Kapatma özgürlüğü sömürme özgürlüğü
"Gık" siyasetinde pervasız liberaller "özgürlüklere karışma dönemi geçmiştir" ve utangaç liberaller "AKP'nin eline seçim öncesi mağduriyet kozu veremeyiz" diyor. Kadınları kapatma "özgürlüğünü"; daha altı, yedi yaşında çocukları, dinler tarihi, evrim, bilimsel düşünce öğrenmeden türbanlı hocaların eline verme "özgürlüğünü" bir yana bırakıyorum. Elhamdülillah özgürüz, içme suyuna bulaşan virüs nedeniyle 2 bin 500 kişinin hastanelik olduğu ilçenin belediye başkanı, durumu "takdir-i ilahi" diyerek açıklama özgürlüğüne sahip; ülkenin, işçilerini tek tek çağırarak Kur'an üzerine "Sendikalı değilim" yemini ettiren işverenleri, grev karşıtı hutbeleri var; yetmez ama evet, özgürlük de özgürlük, doymuyorlar.
'Kutsal' hac
Gelinen noktada, "inancı" için otuz beş yıldır türban giymemiş kadın, "özgürlük" diye Tayyip için kendini kapatıyor. Meclis'te "muhalefet", yönetim kademesi, yarım ağızla, gık, "mağduriyet kozu veririz" diyor. "Bu ne biçim özgürlük?" diyemiyor. İslam'la ne ilgisi var, Meclis dışında başı açık, meclise gelince kapıyor. Hangi mağduriyet, bunlar "kutsal" ne bilir, göstere göstere karşı devrime alet ettikleri hacları mı kutsal; yaptıkları, şeytan taşlar gibi cumhuriyeti taşlamaktır.
İşgal
Tekelokraside demokrasinin de, meclisin de göstermelik olduğunu bilmek durumundayız. Ancak muhalefetin işi, tanımı gereği, halkın gözü olmaktır. Dayatılanın, bu halkın inançlarıyla bir ilgisi olmadığını anlatmaktır. Haziran'dan 29 Ekim'e milyonlar, "Siyasal İslam" etiketiyle boğazımıza dayadıkları bıçağı reddetti. Bugün meclise sokulmaya çalışılan türban, dini bir simge değil, bir işgal simgesidir; muhalefetin işi, zihinlerin, Cumhuriyet'in ve bu halkın geleceğinin işgalinin karşısına dikilmektir.
Aşılanan tevekkül
Eski CIA şefi Graham Fuller'ın, "60'larda, 70'lerde Türkiye'de sol çok güçlüydü. Komünizmi zayıflatmak için İslam'ı ve sağ iktidarları destekledik," sözünü hatırlıyoruz. Ancak Fuller'ın açıklamalarında, ilginç olan bir nokta sıklıkla unutuluyor. Fuller, "sol çok güçlüydü", diyor, "ve İslam sol karşısında yeterince etkili değildi. Sağ hükümetleri bu nedenle de destekledik." Bu İslam bastırılmış değil, aşılanmıştır.
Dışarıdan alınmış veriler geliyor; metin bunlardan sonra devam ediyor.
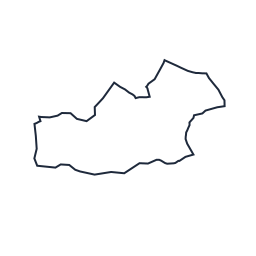 Igbo-Etiti, Enugu, Nigeria, rotated 147°
{"feature_id": "59680162B4108100426512", "entity_name": "Igbo-Etiti", "entity_type": "district", "adm_level": 2, "iso_a3": "NGA", "parent_name": "Nigeria", "parent_adm1": "Enugu", "projection": "mercator", "projection_center": [7.419, 6.684], "detail": "fine", "context": "isolated", "style": "outline", "palette": "slate", "viewbox_px": 256, "rotation_deg": 147, "n_neighbors": 0, "source": "geoboundaries", "source_scale": "gbopen_adm2", "svg_char_len": 1219}
<svg xmlns="http://www.w3.org/2000/svg" viewBox="0 0 256 256"><g transform="rotate(147 128 128)"><path d="M35.1,93.7L32.0,98.7L32.1,102.5L31.3,110.9L32.2,118.8L32.9,125.8L32.5,131.1L35.8,133.3L38.6,135.5L41.2,137.2L41.4,137.5L43.3,139.4L46.7,143.3L50.9,149.9L52.9,153.2L60.0,164.3L60.4,165.0L62.7,163.2L69.7,159.4L79.1,154.4L85.1,154.1L86.7,154.0L89.0,152.9L90.3,152.6L90.1,151.8L90.1,150.5L90.4,149.9L92.8,142.4L95.7,143.7L97.7,145.0L101.8,147.7L105.3,148.9L105.1,151.4L105.9,153.7L107.8,157.1L109.5,162.0L112.2,166.8L114.9,173.6L132.8,166.6L141.1,164.5L144.5,163.7L148.6,156.9L159.0,156.3L165.9,163.5L168.1,171.7L175.3,176.6L180.3,176.7L187.8,179.5L194.7,184.4L196.4,185.9L197.7,181.4L199.6,181.8L201.8,181.9L204.2,182.4L209.6,171.6L215.9,160.3L223.1,153.5L224.7,145.8L210.4,134.3L204.3,134.1L197.4,129.0L195.0,121.7L191.9,117.7L181.4,107.1L166.1,100.3L155.8,92.1L137.5,92.2L130.6,87.3L121.4,85.8L119.2,84.4L118.0,82.6L116.0,78.4L114.6,76.7L108.9,73.5L107.3,72.9L103.7,73.0L102.8,72.4L95.5,72.5L87.6,70.1L86.9,82.6L85.7,87.4L84.0,89.7L83.4,90.3L81.6,92.6L79.5,93.8L77.2,95.4L74.8,96.9L73.4,99.2L67.6,100.8L65.7,102.7L57.7,99.7L53.5,100.4L41.9,96.8L35.1,93.7Z" fill="none" stroke="#1e293b" stroke-width="2"/></g></svg>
Yüksek Komutanlar darbeler yaptılar, iktidarı alır almaz din derslerini zorunlu hale getirdiler. Harp Akademileri'nden İslamizasyon başlattılar, Türk-İslam Sentezi elemanlarını, Akademi'ye "hoca" yaptılar. Amerika ile büyük sermayenin "İslamcı" siyaseti maşa yaparak orduya indirdiği Balyoz'la cezaevinde bulunan Korgeneral Metin Yavuz Yalçın bugün "asker vatan hainlerinden" söz ediyorsa, bunların nasıl beslendiği ortadadır. Mesele, nihayetinde, kıdem tazminatının yerine İslami tevekkül getirmektir.
Cumhuriyet arsızca taşlanırken, "aman, mağduriyet kozu veririz" sözünün arkasına saklanmak cumhuriyetle birlikte, Bahriye Üçok'ların, Uğur Mumcular'ın cesedini çiğnemektir.